The following bindings available today:

  • AI: Run generative AI inference and machine learning models on GPUs, without managing servers or infrastructure.
  • Analytics Engine: Write high-cardinality data and metrics at scale, directly from Workers.
  • Browser Rendering: Programmatically control and interact with a headless browser instance.
  • D1: APIs available in Cloudflare Workers to interact with D1. D1 is Cloudflare’s native serverless database.
  • Durable Objects: A globally distributed coordination API with strongly consistent storage.
  • Environment Variables: Add string and JSON values to your Worker.
  • Hyperdrive: Connect to your existing database from Workers, turning your existing regional database into a globally distributed database.
  • KV: Global, low-latency, key-value data storage.
  • mTLS: Configure your Worker to present a client certificate to services that enforce an mTLS connection.
  • Queues: Send and receive messages with guaranteed delivery.
  • R2: APIs available in Cloudflare Workers to read from and write to R2 buckets.
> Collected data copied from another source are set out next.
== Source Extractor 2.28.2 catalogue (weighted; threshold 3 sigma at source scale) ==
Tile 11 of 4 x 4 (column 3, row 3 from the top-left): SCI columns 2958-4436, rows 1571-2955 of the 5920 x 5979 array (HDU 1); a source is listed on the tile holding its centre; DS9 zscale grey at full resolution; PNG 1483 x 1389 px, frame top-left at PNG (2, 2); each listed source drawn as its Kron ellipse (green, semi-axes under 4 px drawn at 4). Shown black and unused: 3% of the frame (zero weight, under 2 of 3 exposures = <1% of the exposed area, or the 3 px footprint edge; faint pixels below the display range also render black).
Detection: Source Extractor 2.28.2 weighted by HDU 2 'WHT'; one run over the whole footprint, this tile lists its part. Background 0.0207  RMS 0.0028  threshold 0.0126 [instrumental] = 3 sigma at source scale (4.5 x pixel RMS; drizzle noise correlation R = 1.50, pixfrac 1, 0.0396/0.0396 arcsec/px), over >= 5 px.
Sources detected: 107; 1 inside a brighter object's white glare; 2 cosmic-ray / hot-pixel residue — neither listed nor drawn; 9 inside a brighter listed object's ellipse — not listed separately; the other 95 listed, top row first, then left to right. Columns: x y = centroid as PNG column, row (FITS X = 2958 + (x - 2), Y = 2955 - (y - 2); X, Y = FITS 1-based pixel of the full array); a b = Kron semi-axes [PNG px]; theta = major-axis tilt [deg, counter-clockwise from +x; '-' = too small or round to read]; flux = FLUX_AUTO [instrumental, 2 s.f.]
R2 is S3-compatible, zero egress-fee, globally distributed object storage.
  • Rate Limiting: Define rate limits and interact with them directly from your Cloudflare Worker
  • Secrets: Add encrypted secrets to your Worker.
  • Service bindings: Facilitate Worker-to-Worker communication.
  • Vectorize: APIs available in Cloudflare Workers to interact with Vectorize. Vectorize is Cloudflare’s globally distributed vector database.
  • Version metadata: Exposes Worker version metadata (versionID and versionTag). These fields can be added to events emitted from the Worker to send to downstream observability systems.

​​ What is a binding?

When you declare a binding on your Worker, you grant it a specific capability, such as being able to read and write files to an R2 bucket. For example:

wrangler.toml
main = "./src/index.js"
r2_buckets = [
{ binding = "MY_BUCKET", bucket_name = "<MY_BUCKET_NAME>" }
]
index.js
export default {
async fetch(request, env) {
const key = url.pathname.slice(1);
await env.MY_BUCKET.put(key, request.body);
return new Response(`Put ${key} successfully!`);
}
}

You can think of a binding as a permission and an API in one piece. With bindings, you never have to add secret keys or tokens to your Worker in order to access resources on your Cloudflare account — the permission is embedded within the API itself. The underlying secret is never exposed to your Worker’s code, and therefore can’t be accidentally leaked.